▶ [Provided records]:
********************
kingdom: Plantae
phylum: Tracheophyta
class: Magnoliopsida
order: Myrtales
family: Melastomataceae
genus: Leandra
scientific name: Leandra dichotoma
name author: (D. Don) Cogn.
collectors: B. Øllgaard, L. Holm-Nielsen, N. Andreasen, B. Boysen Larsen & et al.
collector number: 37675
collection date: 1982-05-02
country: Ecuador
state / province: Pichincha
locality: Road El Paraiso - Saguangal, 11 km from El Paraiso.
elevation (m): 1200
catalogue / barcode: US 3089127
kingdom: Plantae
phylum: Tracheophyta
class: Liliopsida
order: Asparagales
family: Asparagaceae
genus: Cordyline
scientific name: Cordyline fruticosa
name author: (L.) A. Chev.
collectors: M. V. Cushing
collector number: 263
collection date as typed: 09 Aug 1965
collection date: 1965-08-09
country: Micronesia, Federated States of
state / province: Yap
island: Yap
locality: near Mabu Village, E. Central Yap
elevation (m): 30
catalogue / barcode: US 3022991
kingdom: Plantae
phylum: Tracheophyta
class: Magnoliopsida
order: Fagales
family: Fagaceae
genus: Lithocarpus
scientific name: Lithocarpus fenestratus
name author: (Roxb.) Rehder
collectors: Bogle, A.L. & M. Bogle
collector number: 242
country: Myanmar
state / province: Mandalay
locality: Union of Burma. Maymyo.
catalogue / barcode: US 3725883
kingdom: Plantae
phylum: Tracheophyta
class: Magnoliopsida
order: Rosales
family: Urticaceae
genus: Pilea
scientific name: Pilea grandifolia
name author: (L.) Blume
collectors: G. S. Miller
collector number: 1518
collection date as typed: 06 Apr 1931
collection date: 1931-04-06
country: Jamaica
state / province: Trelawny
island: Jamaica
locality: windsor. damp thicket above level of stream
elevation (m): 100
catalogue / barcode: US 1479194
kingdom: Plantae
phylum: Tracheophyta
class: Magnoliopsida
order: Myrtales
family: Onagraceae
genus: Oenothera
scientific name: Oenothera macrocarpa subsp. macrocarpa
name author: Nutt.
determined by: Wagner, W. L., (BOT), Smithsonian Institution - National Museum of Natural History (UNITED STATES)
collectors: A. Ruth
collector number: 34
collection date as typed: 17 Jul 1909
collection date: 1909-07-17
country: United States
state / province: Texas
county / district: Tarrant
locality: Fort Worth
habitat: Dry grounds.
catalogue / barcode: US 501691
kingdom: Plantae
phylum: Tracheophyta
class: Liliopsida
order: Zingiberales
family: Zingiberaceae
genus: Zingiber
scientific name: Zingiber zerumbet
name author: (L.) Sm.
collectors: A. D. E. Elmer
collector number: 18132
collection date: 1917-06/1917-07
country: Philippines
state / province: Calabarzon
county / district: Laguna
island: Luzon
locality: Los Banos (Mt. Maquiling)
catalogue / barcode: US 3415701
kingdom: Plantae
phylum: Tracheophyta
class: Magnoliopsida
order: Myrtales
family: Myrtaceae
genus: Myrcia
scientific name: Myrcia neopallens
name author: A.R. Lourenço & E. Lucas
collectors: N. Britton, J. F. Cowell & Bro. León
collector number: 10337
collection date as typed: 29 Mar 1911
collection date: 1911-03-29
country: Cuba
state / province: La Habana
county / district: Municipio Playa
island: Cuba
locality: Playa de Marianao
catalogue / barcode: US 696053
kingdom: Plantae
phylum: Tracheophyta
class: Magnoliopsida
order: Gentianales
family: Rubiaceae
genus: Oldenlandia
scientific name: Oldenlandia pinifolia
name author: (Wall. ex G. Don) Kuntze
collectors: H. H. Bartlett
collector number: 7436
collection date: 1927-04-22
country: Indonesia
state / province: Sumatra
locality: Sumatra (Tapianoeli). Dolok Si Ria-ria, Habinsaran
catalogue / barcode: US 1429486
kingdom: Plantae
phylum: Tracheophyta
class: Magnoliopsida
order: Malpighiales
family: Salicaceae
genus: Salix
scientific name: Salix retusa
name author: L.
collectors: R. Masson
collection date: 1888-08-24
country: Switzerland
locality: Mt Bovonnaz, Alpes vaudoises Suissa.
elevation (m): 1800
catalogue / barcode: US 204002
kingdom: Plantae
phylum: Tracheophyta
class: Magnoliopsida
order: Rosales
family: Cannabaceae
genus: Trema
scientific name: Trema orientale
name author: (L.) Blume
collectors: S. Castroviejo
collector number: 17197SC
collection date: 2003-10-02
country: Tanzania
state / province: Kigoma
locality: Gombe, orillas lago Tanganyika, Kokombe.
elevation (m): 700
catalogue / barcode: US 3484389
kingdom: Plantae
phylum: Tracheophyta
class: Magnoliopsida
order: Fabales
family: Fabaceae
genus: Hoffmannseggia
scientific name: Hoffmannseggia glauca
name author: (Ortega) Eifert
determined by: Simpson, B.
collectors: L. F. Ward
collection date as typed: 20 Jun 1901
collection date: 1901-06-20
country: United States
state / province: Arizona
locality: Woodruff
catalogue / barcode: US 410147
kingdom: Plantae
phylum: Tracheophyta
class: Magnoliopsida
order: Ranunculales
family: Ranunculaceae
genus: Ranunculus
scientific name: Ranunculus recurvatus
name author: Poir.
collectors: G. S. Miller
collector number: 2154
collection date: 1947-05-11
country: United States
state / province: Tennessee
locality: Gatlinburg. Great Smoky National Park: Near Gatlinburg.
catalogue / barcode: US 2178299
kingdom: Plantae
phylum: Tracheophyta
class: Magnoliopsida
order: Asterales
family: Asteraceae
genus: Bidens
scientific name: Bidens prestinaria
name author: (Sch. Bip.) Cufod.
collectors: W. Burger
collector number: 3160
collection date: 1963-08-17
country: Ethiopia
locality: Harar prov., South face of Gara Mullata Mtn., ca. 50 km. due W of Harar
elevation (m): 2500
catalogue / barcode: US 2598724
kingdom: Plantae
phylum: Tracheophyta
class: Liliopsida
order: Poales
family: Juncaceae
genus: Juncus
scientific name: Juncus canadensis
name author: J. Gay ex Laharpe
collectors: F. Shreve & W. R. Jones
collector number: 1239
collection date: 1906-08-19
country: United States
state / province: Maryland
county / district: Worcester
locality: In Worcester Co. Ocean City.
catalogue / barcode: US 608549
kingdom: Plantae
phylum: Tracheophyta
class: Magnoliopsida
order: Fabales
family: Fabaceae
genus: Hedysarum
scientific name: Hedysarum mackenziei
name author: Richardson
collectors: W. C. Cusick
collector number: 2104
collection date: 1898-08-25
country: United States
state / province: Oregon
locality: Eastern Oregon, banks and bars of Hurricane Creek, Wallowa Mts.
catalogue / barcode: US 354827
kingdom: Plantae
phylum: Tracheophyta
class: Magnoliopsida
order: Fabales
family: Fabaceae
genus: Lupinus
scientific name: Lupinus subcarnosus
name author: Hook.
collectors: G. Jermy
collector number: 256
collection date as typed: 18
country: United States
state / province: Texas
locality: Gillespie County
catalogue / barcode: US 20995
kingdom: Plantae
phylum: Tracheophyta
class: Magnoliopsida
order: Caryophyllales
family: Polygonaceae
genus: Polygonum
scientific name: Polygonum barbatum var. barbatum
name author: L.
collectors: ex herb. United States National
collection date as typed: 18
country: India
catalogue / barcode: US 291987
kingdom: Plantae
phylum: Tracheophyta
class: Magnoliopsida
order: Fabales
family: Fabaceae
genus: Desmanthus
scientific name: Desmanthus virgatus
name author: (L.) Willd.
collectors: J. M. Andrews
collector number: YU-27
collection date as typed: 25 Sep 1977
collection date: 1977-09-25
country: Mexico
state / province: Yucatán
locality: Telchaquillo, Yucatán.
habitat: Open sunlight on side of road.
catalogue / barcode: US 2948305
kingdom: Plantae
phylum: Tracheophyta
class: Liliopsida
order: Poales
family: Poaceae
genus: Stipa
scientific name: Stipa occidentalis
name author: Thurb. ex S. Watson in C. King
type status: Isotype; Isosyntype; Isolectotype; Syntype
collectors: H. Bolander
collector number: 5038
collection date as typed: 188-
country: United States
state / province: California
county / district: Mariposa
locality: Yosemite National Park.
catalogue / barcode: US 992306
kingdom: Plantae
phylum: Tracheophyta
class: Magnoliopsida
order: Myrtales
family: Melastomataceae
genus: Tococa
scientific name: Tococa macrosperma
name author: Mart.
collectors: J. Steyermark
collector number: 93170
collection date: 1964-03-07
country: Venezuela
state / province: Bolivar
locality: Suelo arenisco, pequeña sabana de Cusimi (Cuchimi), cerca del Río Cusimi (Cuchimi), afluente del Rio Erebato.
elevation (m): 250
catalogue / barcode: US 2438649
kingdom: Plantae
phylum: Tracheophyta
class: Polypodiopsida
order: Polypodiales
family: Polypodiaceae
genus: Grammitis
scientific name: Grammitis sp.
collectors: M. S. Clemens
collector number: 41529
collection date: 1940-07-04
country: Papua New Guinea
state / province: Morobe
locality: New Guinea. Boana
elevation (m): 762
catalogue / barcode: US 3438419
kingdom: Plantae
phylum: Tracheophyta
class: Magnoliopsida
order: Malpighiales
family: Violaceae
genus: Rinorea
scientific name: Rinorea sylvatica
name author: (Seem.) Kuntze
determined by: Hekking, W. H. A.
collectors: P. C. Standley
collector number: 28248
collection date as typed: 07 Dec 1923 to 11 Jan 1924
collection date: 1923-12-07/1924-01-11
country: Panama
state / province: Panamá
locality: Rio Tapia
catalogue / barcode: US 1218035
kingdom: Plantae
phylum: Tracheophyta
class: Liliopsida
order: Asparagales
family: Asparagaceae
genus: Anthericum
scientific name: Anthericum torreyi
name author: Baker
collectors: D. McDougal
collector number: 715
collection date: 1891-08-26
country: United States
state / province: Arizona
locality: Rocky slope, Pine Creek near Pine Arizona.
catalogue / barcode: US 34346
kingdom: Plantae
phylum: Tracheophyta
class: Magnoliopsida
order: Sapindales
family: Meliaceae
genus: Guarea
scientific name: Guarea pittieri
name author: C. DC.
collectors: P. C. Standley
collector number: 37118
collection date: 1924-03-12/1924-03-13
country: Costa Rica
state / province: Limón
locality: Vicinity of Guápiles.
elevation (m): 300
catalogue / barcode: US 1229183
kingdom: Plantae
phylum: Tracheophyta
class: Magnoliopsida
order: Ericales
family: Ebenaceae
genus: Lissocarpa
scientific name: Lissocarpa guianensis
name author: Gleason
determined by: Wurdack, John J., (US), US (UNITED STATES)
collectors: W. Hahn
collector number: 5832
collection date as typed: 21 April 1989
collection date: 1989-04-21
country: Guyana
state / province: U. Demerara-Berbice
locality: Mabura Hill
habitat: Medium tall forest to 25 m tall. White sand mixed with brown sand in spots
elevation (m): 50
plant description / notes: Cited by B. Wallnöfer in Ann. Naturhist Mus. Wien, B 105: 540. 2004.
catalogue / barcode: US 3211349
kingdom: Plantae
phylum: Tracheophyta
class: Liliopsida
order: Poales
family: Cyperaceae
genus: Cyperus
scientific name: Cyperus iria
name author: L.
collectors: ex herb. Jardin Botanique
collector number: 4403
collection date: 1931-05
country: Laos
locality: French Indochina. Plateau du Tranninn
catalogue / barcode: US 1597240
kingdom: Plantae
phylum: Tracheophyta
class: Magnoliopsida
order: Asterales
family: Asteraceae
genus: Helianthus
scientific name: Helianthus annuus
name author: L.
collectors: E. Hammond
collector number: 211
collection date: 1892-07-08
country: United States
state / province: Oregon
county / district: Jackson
********************
▶ [Aim]: Print the entries exactly as they appear, starting with the line containing "state / province: La Habana" and ending with the line containing "elevation (m): 700", both included.

▶ [Output of the task]:
state / province: La Habana
county / district: Municipio Playa
island: Cuba
locality: Playa de Marianao
catalogue / barcode: US 696053
kingdom: Plantae
phylum: Tracheophyta
class: Magnoliopsida
order: Gentianales
family: Rubiaceae
genus: Oldenlandia
scientific name: Oldenlandia pinifolia
name author: (Wall. ex G. Don) Kuntze
collectors: H. H. Bartlett
collector number: 7436
collection date: 1927-04-22
country: Indonesia
state / province: Sumatra
locality: Sumatra (Tapianoeli). Dolok Si Ria-ria, Habinsaran
catalogue / barcode: US 1429486
kingdom: Plantae
phylum: Tracheophyta
class: Magnoliopsida
order: Malpighiales
family: Salicaceae
genus: Salix
scientific name: Salix retusa
name author: L.
collectors: R. Masson
collection date: 1888-08-24
country: Switzerland
locality: Mt Bovonnaz, Alpes vaudoises Suissa.
elevation (m): 1800
catalogue / barcode: US 204002
kingdom: Plantae
phylum: Tracheophyta
class: Magnoliopsida
order: Rosales
family: Cannabaceae
genus: Trema
scientific name: Trema orientale
name author: (L.) Blume
collectors: S. Castroviejo
collector number: 17197SC
collection date: 2003-10-02
country: Tanzania
state / province: Kigoma
locality: Gombe, orillas lago Tanganyika, Kokombe.
elevation (m): 700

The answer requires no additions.